At the field scale, the yield estimation results demonstrated high accuracy when validated against field-measured yield data from 2022 and 2023, effectively capturing spatial yield variability. The estimated values showed strong correlation with observations (R² > 0.65, p < 0.01), with more stable performance and lower errors in fields exhibiting uniform yields. Across both years, the overall estimation accuracy reached R² = 0.73, RMSE = 287.44 kg/ha, and MRE = 10.02%. Notably, the highest precision was achieved in 2023 (RMSE = 271.07 kg/ha, MRE = 8.57%), confirming the effectiveness of the dataset for fine-scale yield estimation.
At the regional scale (municipal level), this case aggregated 2019–2022 yield maps to the corresponding administrative units and compared them with official statistics (Figure 22.6).

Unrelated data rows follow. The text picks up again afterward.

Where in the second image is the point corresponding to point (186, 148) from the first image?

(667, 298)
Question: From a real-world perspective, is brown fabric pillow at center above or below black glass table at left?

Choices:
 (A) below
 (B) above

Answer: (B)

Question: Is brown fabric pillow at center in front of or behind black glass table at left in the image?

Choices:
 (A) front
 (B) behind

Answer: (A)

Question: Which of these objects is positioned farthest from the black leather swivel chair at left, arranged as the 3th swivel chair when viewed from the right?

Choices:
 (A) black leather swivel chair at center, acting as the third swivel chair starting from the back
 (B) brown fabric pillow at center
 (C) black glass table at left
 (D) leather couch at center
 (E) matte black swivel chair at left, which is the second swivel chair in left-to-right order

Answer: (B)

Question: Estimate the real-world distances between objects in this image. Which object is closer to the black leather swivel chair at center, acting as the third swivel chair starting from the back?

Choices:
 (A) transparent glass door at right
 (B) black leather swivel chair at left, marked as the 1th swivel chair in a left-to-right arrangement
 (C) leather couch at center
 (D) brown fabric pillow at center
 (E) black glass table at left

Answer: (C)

The estimates demonstrated strong inter-annual consistency, with correlation coefficients exceeding 0.60 (p < 0.01) across all years. The overall validation metrics showed R² = 0.62, RMSE = 272.36 kg/ha, and MRE = 12.08%, with optimal performance in 2022 (MRE < 10%). These results confirm that the hybrid modeling framework maintains robust stability and applicability at the regional scale.

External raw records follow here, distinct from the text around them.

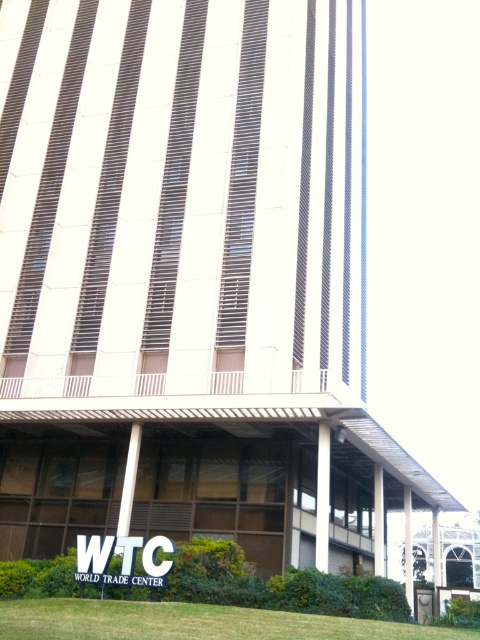
Question: Where is green grass at lower center located in relation to white plastic sign at center in the image?

Choices:
 (A) below
 (B) above

Answer: (A)

Question: Among these objects, which one is farthest from the camera?

Choices:
 (A) green grass at lower center
 (B) white plastic sign at center

Answer: (B)

Question: Can you confirm if green grass at lower center is positioned above white plastic sign at center?

Choices:
 (A) no
 (B) yes

Answer: (A)

Question: Does green grass at lower center appear under white plastic sign at center?

Choices:
 (A) yes
 (B) no

Answer: (A)

Question: Which point appears closest to the camera in this image?

Choices:
 (A) (129, 554)
 (B) (350, 632)

Answer: (B)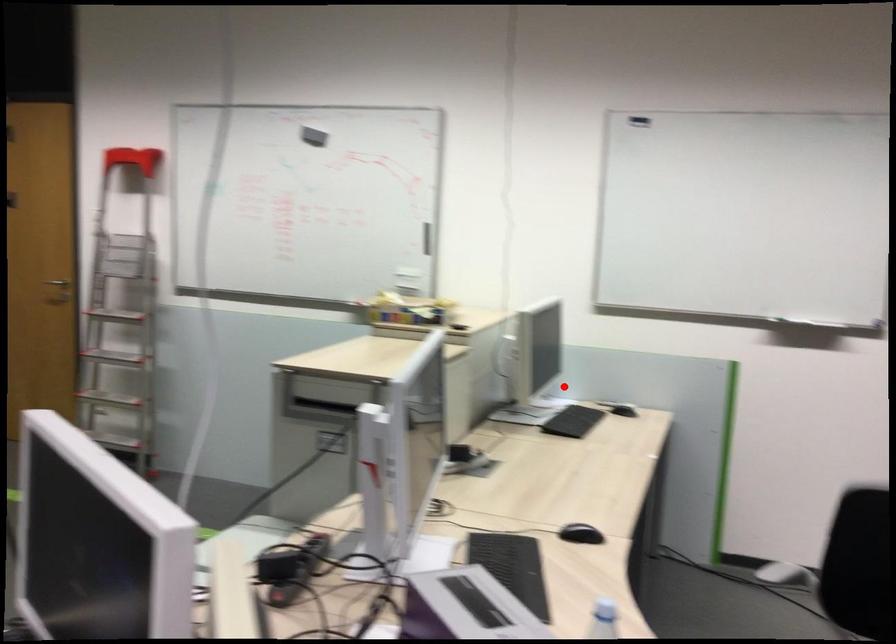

The spatial distribution maps of remotely estimated soybean yields from 2019 to 2023 are shown in Figure 22.7. Overall, the pixel-scale yield estimation not only captures yield information at a finer resolution but also demonstrates commendable performance at the municipal level. Furthermore, this method enables dynamic and flexible yield estimation based on available data, showing significant potential for large-scale soybean yield evaluation.
22.5 Discussion
The hybrid modeling framework developed in this case demonstrates significant advantages in improving soybean yield estimation accuracy and spatiotemporal generalizability. However, several limitations should be acknowledged. First, the model parameters were not calibrated through data assimilation, which could lead to relatively larger estimation errors in topographically complex regions. Second, the GRU model training process involves redundant information and potential overfitting issues, affecting its generalizability across years or regions. Additionally, uncertainties in remote sensing input data (e.g., LAI retrieval accuracy, mixed-pixel effects, and downscaling of ERA5 data) could further influence yield estimation precision. To enhance model applicability, future research should prioritize developing eco-regionalization frameworks based on climatic, topographic, and agricultural management factors to optimize parameters and minimize input redundancy. Additionally, integrating high-resolution environmental data with advanced data assimilation techniques could further improve model scalability and robustness in regional applications.
22.6 Conclusions
This case developed a 20 m-resolution soybean yield dataset for Northeast China (2019-2023) by integrating the WOFOST crop model with GRU neural networks and multi-source remote sensing/environmental data. The yield estimates demonstrated robust accuracy and spatiotemporal stability across validation scales, achieving a field-level RMSE of 287.44 kg/ha and municipal-scale mean MRE of 11.46%. MODIS data correction effectively mitigated Sentinel-2 image gaps, enhancing spatial consistency. The framework provides high-resolution, reliable support for precision agriculture implementation, regional yield monitoring, and food security policy-making, showing with the powerful potential for applications in developing countries lacking earth observations.